What the task asks: For each record below, set it down exactly but leave out any picture.

Supplied records:
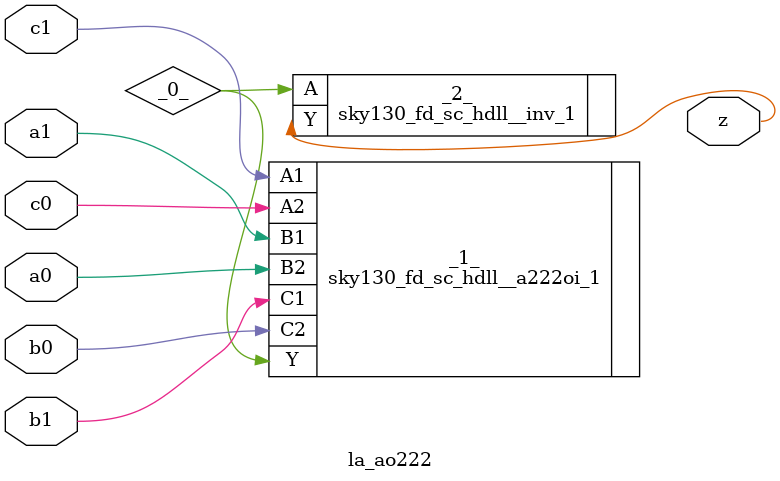
<source format=v>

/* Generated by Yosys 0.44 (git sha1 80ba43d26, g++ 11.4.0-1ubuntu1~22.04 -fPIC -O3) */

(* top =  1  *)
(* src = "generated" *)
module la_ao222 (
    a0,
    a1,
    b0,
    b1,
    c0,
    c1,
    z
);
  wire _0_;
  (* src = "generated" *)
  input a0;
  wire a0;
  (* src = "generated" *)
  input a1;
  wire a1;
  (* src = "generated" *)
  input b0;
  wire b0;
  (* src = "generated" *)
  input b1;
  wire b1;
  (* src = "generated" *)
  input c0;
  wire c0;
  (* src = "generated" *)
  input c1;
  wire c1;
  (* src = "generated" *)
  output z;
  wire z;
  sky130_fd_sc_hdll__a222oi_1 _1_ (
      .A1(c1),
      .A2(c0),
      .B1(a1),
      .B2(a0),
      .C1(b1),
      .C2(b0),
      .Y (_0_)
  );
  sky130_fd_sc_hdll__inv_1 _2_ (
      .A(_0_),
      .Y(z)
  );
endmodule

</source>
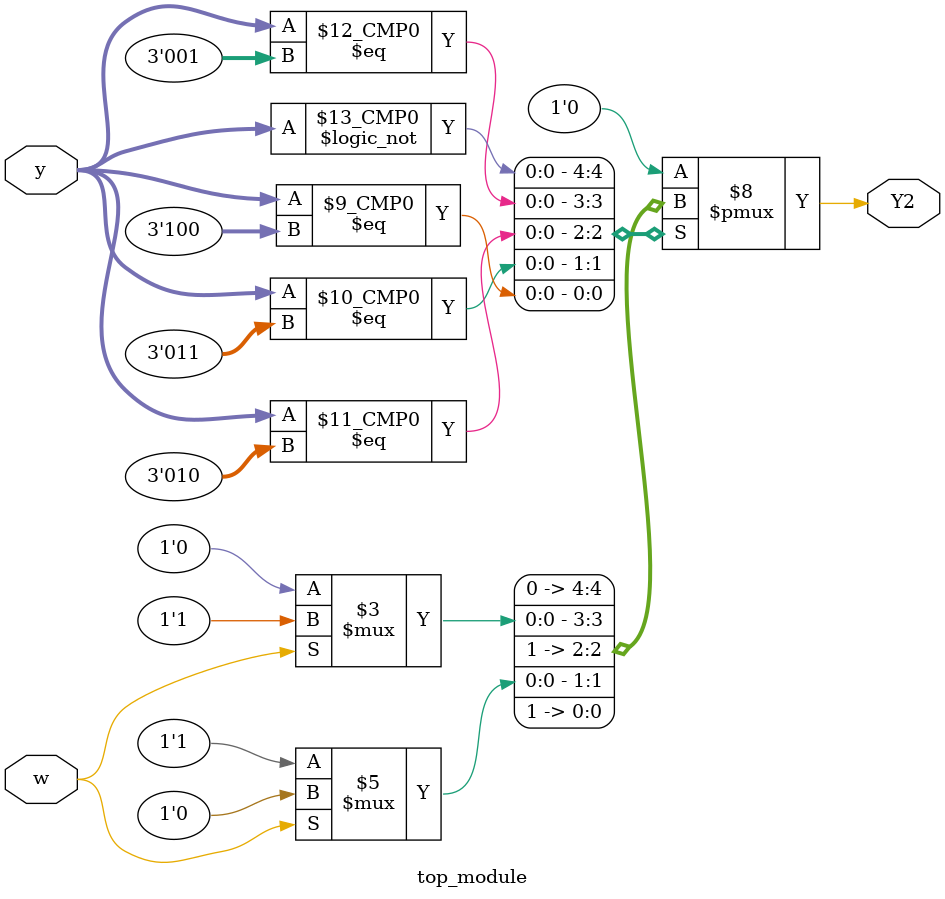
<source format=sv>
module top_module(
	input [3:1] y,
	input w,
	output reg Y2);

	always @(*) begin
		case (y)
			3'b000: Y2 = w ? 1'b0 : 1'b0; // A
			3'b001: Y2 = w ? 1'b1 : 1'b0; // B
			3'b010: Y2 = w ? 1'b1 : 1'b1; // C
			3'b011: Y2 = w ? 1'b0 : 1'b1; // D
			3'b100: Y2 = 1'b1;            // E (w does not matter)
			3'b101: Y2 = 1'b0;            // F (w does not matter)
			default: Y2 = 1'b0;           // default case to avoid latches
		endcase
	end

endmodule

</source>
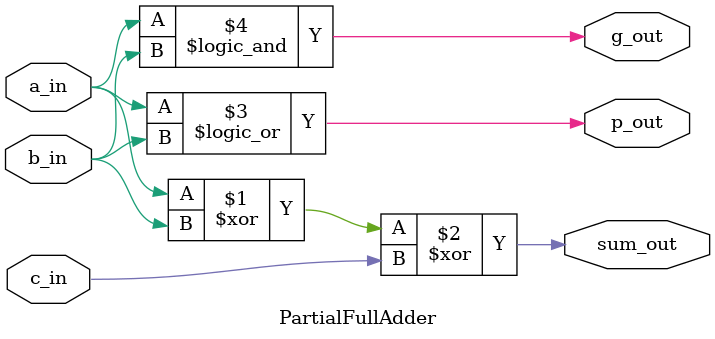
<source format=sv>
`include "preamble.sv"

/**
 * Three bit adder, with carry-lookahead compatible outputs.
 */
module PartialFullAdder (
    output var logic p_out,
    output var logic g_out,
    output var logic sum_out,
    input var  logic a_in,
    input var  logic b_in,
    input var  logic c_in
);
  assign sum_out = a_in ^ b_in ^ c_in;
  assign p_out   = a_in || b_in;
  assign g_out   = a_in && b_in;
endmodule

</source>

Completed task:
<source format=v>

/* Generated by Yosys 0.44 (git sha1 80ba43d26, g++ 11.4.0-1ubuntu1~22.04 -fPIC -O3) */

(* top =  1  *)
(* src = "generated" *)
module la_ao222 (
    a0,
    a1,
    b0,
    b1,
    c0,
    c1,
    z
);
  wire _0_;
  (* src = "generated" *)
  input a0;
  wire a0;
  (* src = "generated" *)
  input a1;
  wire a1;
  (* src = "generated" *)
  input b0;
  wire b0;
  (* src = "generated" *)
  input b1;
  wire b1;
  (* src = "generated" *)
  input c0;
  wire c0;
  (* src = "generated" *)
  input c1;
  wire c1;
  (* src = "generated" *)
  output z;
  wire z;
  sky130_fd_sc_hdll__a222oi_1 _1_ (
      .A1(c1),
      .A2(c0),
      .B1(a1),
      .B2(a0),
      .C1(b1),
      .C2(b0),
      .Y (_0_)
  );
  sky130_fd_sc_hdll__inv_1 _2_ (
      .A(_0_),
      .Y(z)
  );
endmodule

</source>
<source format=sv>
module top_module(
	input [3:1] y,
	input w,
	output reg Y2);

	always @(*) begin
		case (y)
			3'b000: Y2 = w ? 1'b0 : 1'b0; // A
			3'b001: Y2 = w ? 1'b1 : 1'b0; // B
			3'b010: Y2 = w ? 1'b1 : 1'b1; // C
			3'b011: Y2 = w ? 1'b0 : 1'b1; // D
			3'b100: Y2 = 1'b1;            // E (w does not matter)
			3'b101: Y2 = 1'b0;            // F (w does not matter)
			default: Y2 = 1'b0;           // default case to avoid latches
		endcase
	end

endmodule

</source>
<source format=sv>
`include "preamble.sv"

/**
 * Three bit adder, with carry-lookahead compatible outputs.
 */
module PartialFullAdder (
    output var logic p_out,
    output var logic g_out,
    output var logic sum_out,
    input var  logic a_in,
    input var  logic b_in,
    input var  logic c_in
);
  assign sum_out = a_in ^ b_in ^ c_in;
  assign p_out   = a_in || b_in;
  assign g_out   = a_in && b_in;
endmodule

</source>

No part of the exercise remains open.